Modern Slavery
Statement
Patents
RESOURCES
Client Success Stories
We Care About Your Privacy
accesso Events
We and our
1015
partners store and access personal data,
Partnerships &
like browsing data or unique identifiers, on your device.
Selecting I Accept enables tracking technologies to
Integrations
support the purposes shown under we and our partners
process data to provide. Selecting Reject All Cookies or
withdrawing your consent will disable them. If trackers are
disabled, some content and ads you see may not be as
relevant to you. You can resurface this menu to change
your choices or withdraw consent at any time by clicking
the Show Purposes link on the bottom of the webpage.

--- --- ---

- [Exercise requirements]:
Reproduce the entire listing above exactly, leaving nothing out.

- [Exercise result]:
Modern Slavery
Statement
Patents
RESOURCES
Client Success Stories
We Care About Your Privacy
accesso Events
We and our
1015
partners store and access personal data,
Partnerships &
like browsing data or unique identifiers, on your device.
Selecting I Accept enables tracking technologies to
Integrations
support the purposes shown under we and our partners
process data to provide. Selecting Reject All Cookies or
withdrawing your consent will disable them. If trackers are
disabled, some content and ads you see may not be as
relevant to you. You can resurface this menu to change
your choices or withdraw consent at any time by clicking
the Show Purposes link on the bottom of the webpage.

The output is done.